Laparoscopic parastomal hernia repair with modified Sugarbaker technique has become increasingly the operation of choice because of its low recurrence rates. This study aimed to assess feasibility, safety, and efficiency of performing the same operation with single-incision laparoscopic surgery. All patients referred from March 2010 to February 2013 were considered for single-port laparoscopic repair with modified Sugarbaker technique. A SILS port (Covidien, Norwalk, Connecticut, USA) was used together with conventional straight dissecting instruments and a 5.5- mm/52-cm/30° laparoscope. Important technical aspects include modified dissection techniques, namely, "inline" and "chopsticks" to overcome loss of triangulation, insertion of a urinary catheter into an ostomy for ostomy limb identification, safe adhesiolysis by avoiding electocautery, saline -jet dissection to demarcate tissue planes, dissection of an entire laparotomy scar to expose incidental incisional hernias, adequate mobilization of an ostomy limb for lateralization, and wide overlapping of defect with antiadhesive mesh.

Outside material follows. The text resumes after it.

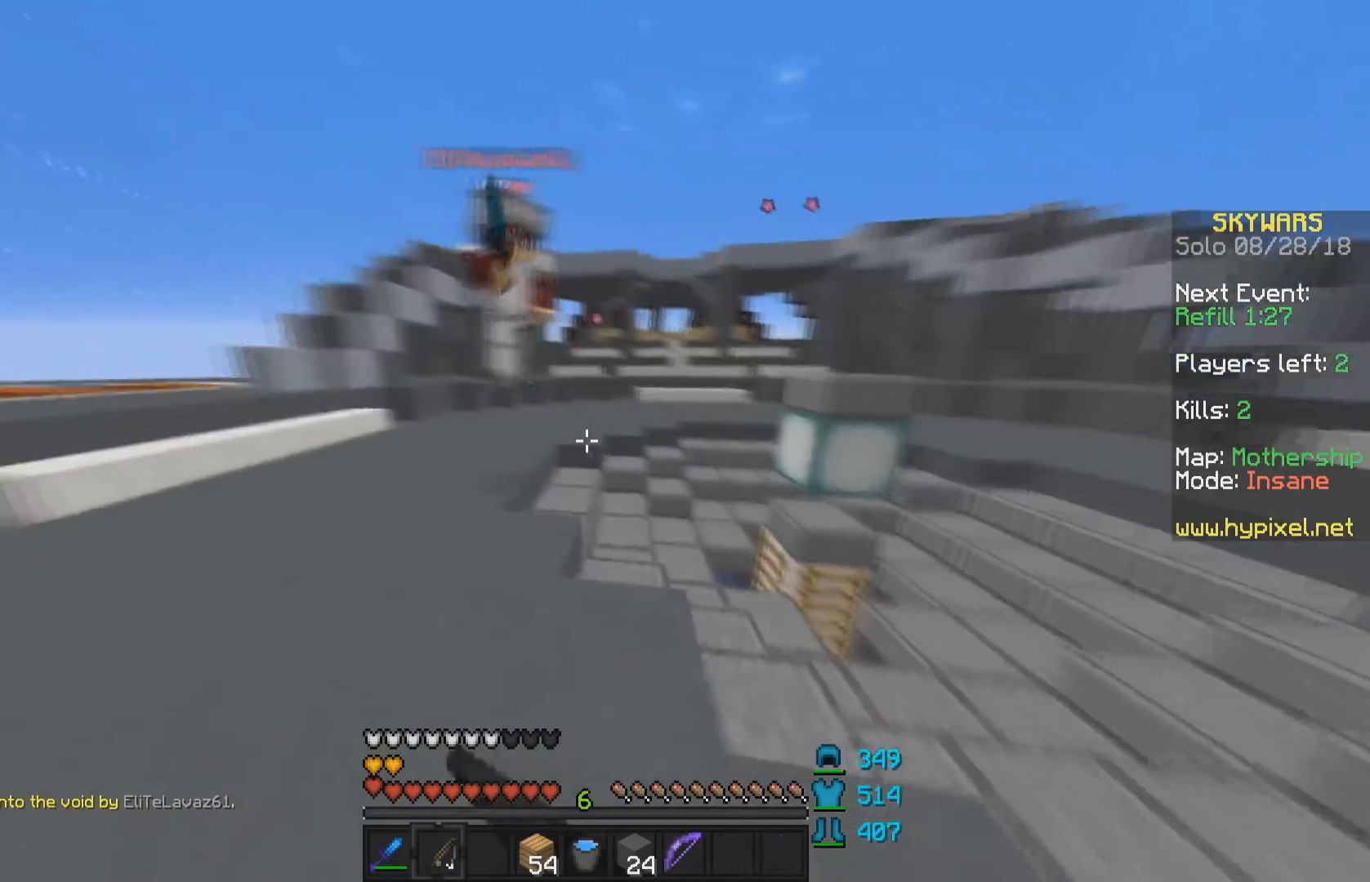
{"keys": ["a"], "mouse": ["left"], "events": [[50, "mouse_right", "up"], [333, "mouse_left", "down"], [400, "mouse_left", "up"], [400, "w", "up"], [483, "mouse_left", "down"]]}
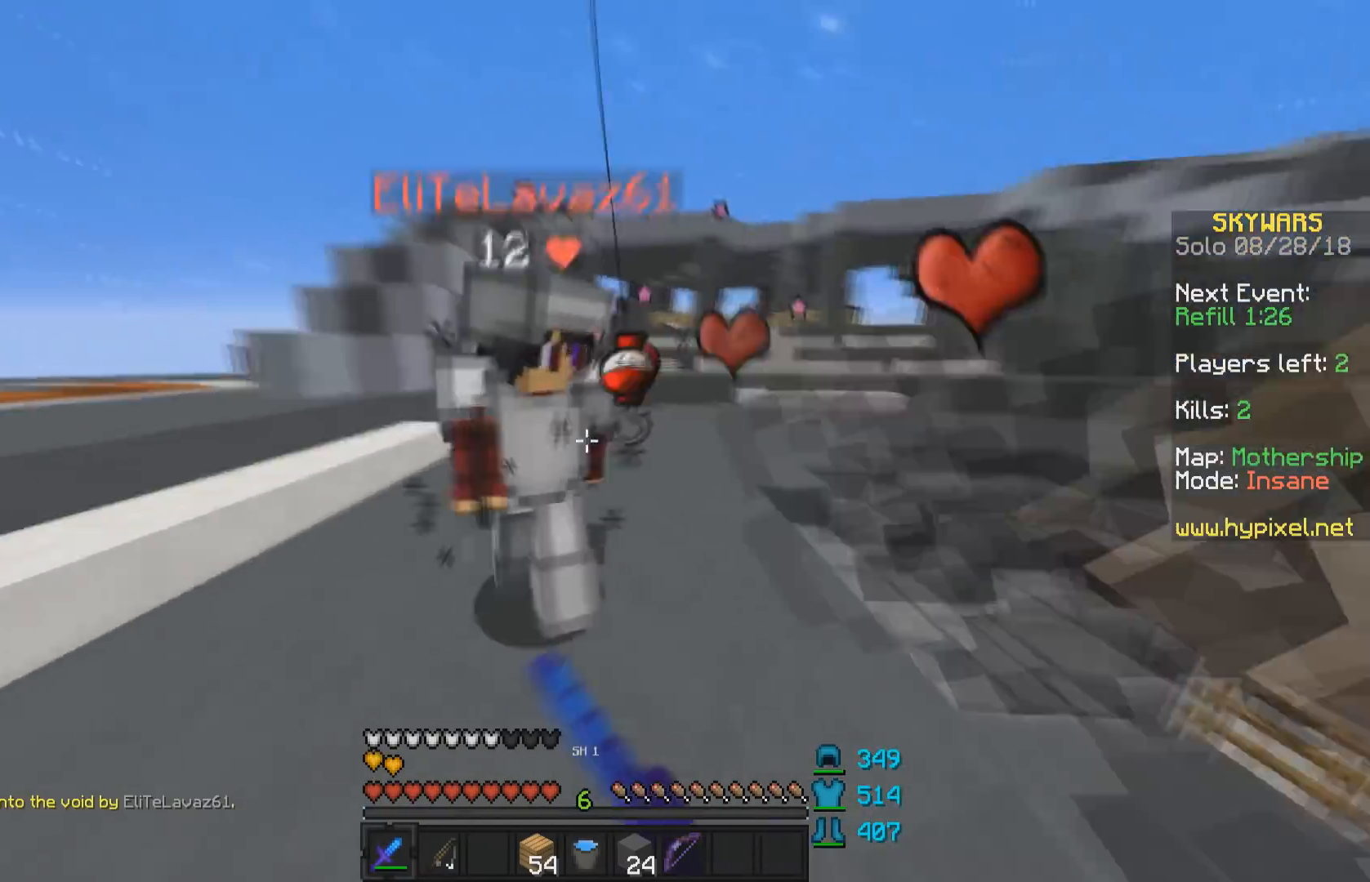
{"keys": ["a", "w"], "mouse": ["left"], "events": [[50, "mouse_left", "up"], [133, "mouse_left", "down"], [200, "mouse_left", "up"], [250, "mouse_left", "down"], [300, "mouse_left", "up"], [333, "mouse_left", "down"], [450, "mouse_left", "up"], [450, "w", "down"], [483, "mouse_left", "down"]]}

Of 6 patients, 5 underwent single-port laparoscopic repair, and 1 (whose body mass index [BMI] of 39.4 kg/m(2) did not permit SILS port placement) underwent multiport repair. Mean defect size was 10 cm, and mean mesh size was 660 cm(2) with 4 patients having incidental incisional hernias repaired by the same mesh. Mean operation time was 270 minutes, and mean hospital stay was 4 days. Appliance malfunction ceased immediately, and pain associated with parastomal hernia disappeared. There was no recurrence with a follow-up of 2 to 36 months. Compared with multiport repair, single-port laparoscopic parastomal repair with modified Sugarbaker technique is safe and efficient, and it may eventually become the standard of care.